Passage:
*****

Aortic Dissection (AD) is a vascular disease with a high mortality rate and limited treatment strategies. The current research analyzed the function and regulatory mechanism of lncRNA HCG18 in AD.
MethodsHCG18, miR-103a-3p, and HMGA2 levels in the aortic tissue of AD patients were examined by RT-qPCR. After transfection with relevant plasmids, the proliferation of rat aortic Vascular Smoothing Muscle Cells (VSMCs) was detected by CCK-8 and colony formation assay, Bcl-2 and Bax was measured by Western blot, and apoptosis was checked by flow cytometry. Then, the targeting relationship between miR-103a-3p and HCG18 or HMGA2 was verified by bioinformation website analysis and dual luciferase reporter assay. Finally, the effect of HCG18 was verified in an AD rat model induced by β-aminopropionitrile.
ResultsHCG18 and HMGA2 were upregulated and miR-103a-3p was downregulated in the aortic tissues of AD patients. Downregulating HCG18 or upregulating miR-103a-3p enhanced the proliferation of VSMCs and limited cell apoptosis. HCG18 promoted HMGA2 expression by competing with miR-103a-3p and restoring HMGA2 could impair the effect of HCG18 downregulation or miR-103a-3p upregulation in mediating the proliferation and apoptosis of VSMCs. In addition, down-regulation of HCG18 could improve the pathological injury of the aorta in AD rats.

*****

Given records:
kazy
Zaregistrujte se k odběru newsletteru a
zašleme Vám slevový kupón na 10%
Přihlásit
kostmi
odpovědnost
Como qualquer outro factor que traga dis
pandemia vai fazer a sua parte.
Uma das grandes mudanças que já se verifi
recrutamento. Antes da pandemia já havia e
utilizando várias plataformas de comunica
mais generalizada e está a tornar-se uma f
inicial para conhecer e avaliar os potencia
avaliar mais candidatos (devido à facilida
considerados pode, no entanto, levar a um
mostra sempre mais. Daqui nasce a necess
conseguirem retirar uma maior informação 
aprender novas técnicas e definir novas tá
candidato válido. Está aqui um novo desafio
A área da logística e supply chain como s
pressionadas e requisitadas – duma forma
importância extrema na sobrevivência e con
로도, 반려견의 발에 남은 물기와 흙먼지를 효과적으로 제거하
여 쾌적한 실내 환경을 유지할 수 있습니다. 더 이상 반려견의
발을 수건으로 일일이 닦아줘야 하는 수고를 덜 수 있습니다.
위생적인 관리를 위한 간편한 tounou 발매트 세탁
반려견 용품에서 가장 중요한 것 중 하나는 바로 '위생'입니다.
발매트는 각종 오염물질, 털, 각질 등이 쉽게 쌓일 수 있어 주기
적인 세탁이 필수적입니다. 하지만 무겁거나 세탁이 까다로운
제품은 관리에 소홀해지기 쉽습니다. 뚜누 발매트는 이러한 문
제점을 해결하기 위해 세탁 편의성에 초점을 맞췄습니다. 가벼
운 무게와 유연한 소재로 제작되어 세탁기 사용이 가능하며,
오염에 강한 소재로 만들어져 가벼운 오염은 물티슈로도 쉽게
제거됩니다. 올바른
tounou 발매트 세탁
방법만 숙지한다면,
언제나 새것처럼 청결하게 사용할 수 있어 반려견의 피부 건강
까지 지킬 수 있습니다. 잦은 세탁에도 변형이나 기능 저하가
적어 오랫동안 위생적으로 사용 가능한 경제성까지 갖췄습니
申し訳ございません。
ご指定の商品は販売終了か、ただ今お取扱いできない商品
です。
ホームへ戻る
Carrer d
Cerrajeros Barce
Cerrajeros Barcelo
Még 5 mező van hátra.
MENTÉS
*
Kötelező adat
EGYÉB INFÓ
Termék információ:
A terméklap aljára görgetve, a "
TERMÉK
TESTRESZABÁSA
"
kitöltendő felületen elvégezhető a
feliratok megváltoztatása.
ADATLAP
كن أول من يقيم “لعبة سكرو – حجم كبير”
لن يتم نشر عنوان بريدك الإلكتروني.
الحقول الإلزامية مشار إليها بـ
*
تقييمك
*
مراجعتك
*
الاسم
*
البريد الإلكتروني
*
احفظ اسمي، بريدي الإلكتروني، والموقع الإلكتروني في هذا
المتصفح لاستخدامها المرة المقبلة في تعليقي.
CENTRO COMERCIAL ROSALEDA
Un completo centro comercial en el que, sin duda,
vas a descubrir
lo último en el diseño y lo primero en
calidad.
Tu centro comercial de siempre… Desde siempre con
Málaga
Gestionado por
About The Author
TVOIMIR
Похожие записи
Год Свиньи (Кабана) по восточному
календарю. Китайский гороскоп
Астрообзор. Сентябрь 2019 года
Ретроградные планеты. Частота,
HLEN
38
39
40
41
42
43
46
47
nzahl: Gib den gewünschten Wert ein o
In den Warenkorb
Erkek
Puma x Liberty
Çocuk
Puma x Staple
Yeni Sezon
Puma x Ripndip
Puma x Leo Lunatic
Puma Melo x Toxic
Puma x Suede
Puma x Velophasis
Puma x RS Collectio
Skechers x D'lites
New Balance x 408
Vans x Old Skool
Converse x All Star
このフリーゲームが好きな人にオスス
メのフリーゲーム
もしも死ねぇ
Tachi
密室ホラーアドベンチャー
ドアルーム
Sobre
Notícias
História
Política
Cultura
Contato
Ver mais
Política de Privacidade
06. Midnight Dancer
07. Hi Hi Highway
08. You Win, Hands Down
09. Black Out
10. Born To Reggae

*****

What you will do:
(a) List every laboratory technique or analysis that the passage on aortic dissection names in its methods section.
(b) Answer these questions from the passage on aortic dissection:
(i) What substance was used to induce the AD rat model?
(ii) Which molecule was downregulated in the aortic tissues of AD patients?
(iii) Which two proteins were measured by Western blot?
(c) Reproduce the stretch of the passage on aortic dissection from "ResultsHCG18 and HMGA2" through "in AD rats.".
The records are material separate from the passage on aortic dissection.

Responses:
(a)
RT-qPCR
CCK-8
Colony formation assay
Western blot
Flow cytometry
Bioinformation website analysis
Dual luciferase reporter assay

(b)
(i) β-aminopropionitrile
(ii) miR-103a-3p
(iii) Bcl-2 and Bax

(c)
ResultsHCG18 and HMGA2 were upregulated and miR-103a-3p was downregulated in the aortic tissues of AD patients. Downregulating HCG18 or upregulating miR-103a-3p enhanced the proliferation of VSMCs and limited cell apoptosis. HCG18 promoted HMGA2 expression by competing with miR-103a-3p and restoring HMGA2 could impair the effect of HCG18 downregulation or miR-103a-3p upregulation in mediating the proliferation and apoptosis of VSMCs. In addition, down-regulation of HCG18 could improve the pathological injury of the aorta in AD rats.